If we have a floor (no gravity/forces), a player (gravity, forces) and a vertical stack of objects (gravity, forces), and the player collides with the stack of objects and then continues attempting to move through them, we get some very weird collision behavior (see the stack-up physics test). Mainly, the player and some of the objects clip through each other, or worse through the floor and begin to fall.
We do not know what the root cause is yet.
Details
The core issue seems to be with how we determine final position after a collision
The intent is "check if our move causes overlap/collision. If no, do the move as-is. If yes, move as close as we can to the object without colliding with it"
We do a test based on the collision axis, then determine the offset of the source's center from the target's center. We may change the x or y value of the final position to avoid a collision.
This seems to result in object's "teleporting" to a wrong final position
We also assume that the correctly computed final position doesn't result in us overlapping with any other objects; if A's move collides with B, we assume that calculating the correct final position with A won't result in it overlapping with C.
This assumption has been proven false in code.
This probably has nothing to do with the physics system directly; I expect the same features would emerge if we changed the velocity/forces code to something simpler
I don't want to land this broken collision-testing code, but it "mostly works" and the first game I want to design with Sprawl (Berserk clone) doesn't require this type of physics.
The problem here is that we move our final position into an overlap, not that the move distance is wrong or that forces get added by mistake.

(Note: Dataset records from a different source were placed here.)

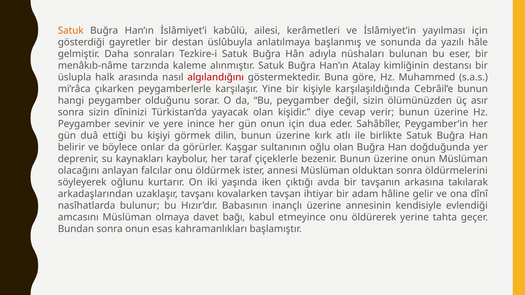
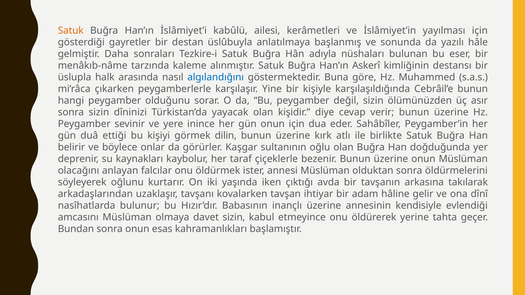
Atalay: Atalay -> Askerî
algılandığını colour: red -> blue
davet bağı: bağı -> sizin
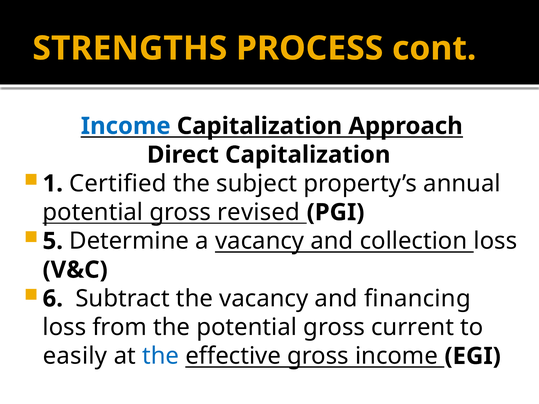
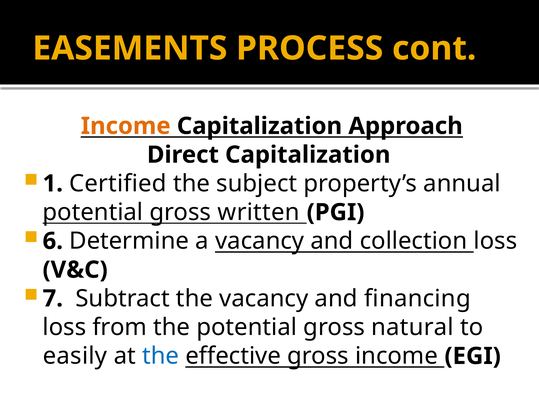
STRENGTHS: STRENGTHS -> EASEMENTS
Income at (126, 126) colour: blue -> orange
revised: revised -> written
5: 5 -> 6
6: 6 -> 7
current: current -> natural
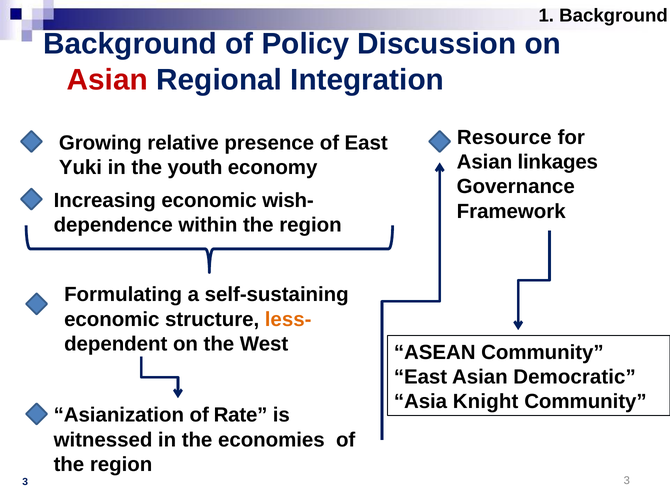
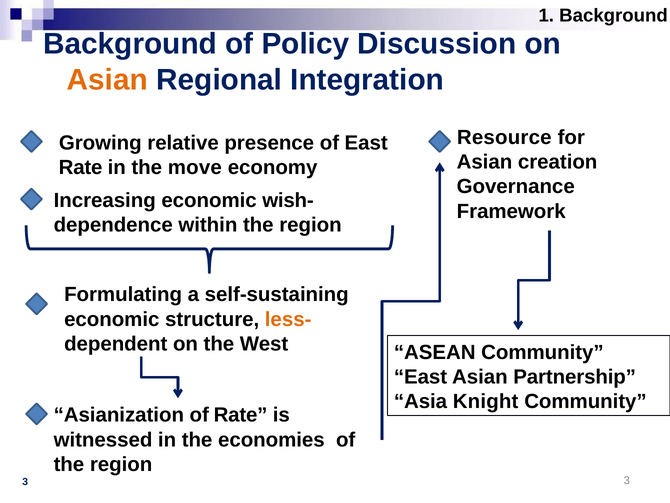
Asian at (107, 80) colour: red -> orange
linkages: linkages -> creation
Yuki at (80, 167): Yuki -> Rate
youth: youth -> move
Democratic: Democratic -> Partnership
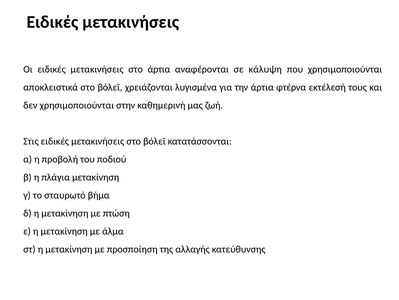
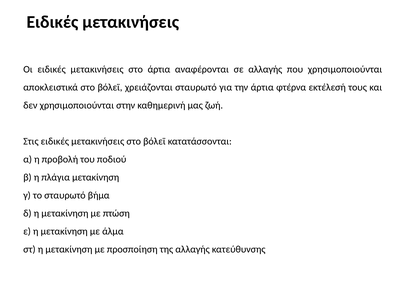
σε κάλυψη: κάλυψη -> αλλαγής
χρειάζονται λυγισμένα: λυγισμένα -> σταυρωτό
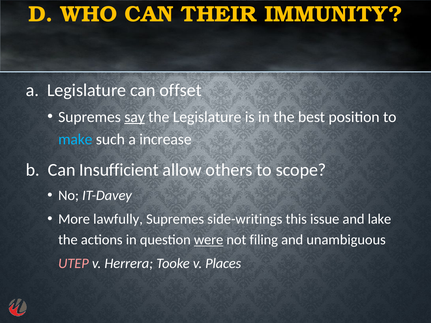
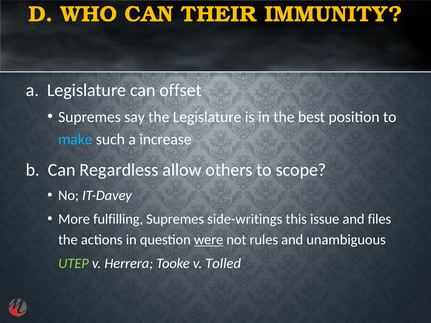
say underline: present -> none
Insufficient: Insufficient -> Regardless
lawfully: lawfully -> fulfilling
lake: lake -> files
filing: filing -> rules
UTEP colour: pink -> light green
Places: Places -> Tolled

I added some assumption / testing code to confirm we never are overlapping after any final positions / moves during the collision resolution process.
Ideas / Approaches
This isn't a major blocker until we start working on physics based games that have multiple objects colliding at once; not convinced this bug will break simpler games.
It's unlikely changing the physics system will fix this. But, would working with smaller changes in position per-frame help? This could at least give perspective on the problem / see how it results there.
The forces system does "big move, apply drag". Is this resulting in a choppy-but-smooth-looking movement style? How much do we actually move per frame?
It might help if we simplify / start over norvig style with the collision code; currently it's bit of a mess across a few different functions.
Some edge cases appear to be from a very small object colliding with a very large one; a tiny rectangle can collide with a massive one via an X/Y or X move. Should we compare sizes and test accordingly?
If a tiny rectangle is directly left of a large one, but not directly below it, it should be able to perform the Y portion of an X/Y move, but not all of the X portion. Moving straight up won't cause a collision. Does our code reflect this?
What working examples exist for checking these types of collisions? Can I look at Elliott's code, or other examples and compare? What about the SDL demos?
Summary
If we have a floor (no gravity/forces), a player (gravity, forces) and a vertical stack of objects (gravity, forces), and the player collides with the stack of objects and then continues attempting to move through them, we get some very weird collision behavior (see the stack-up physics test). Mainly, the player and some of the objects clip through each other, or worse through the floor and begin to fall. We do not know what the root cause is yet.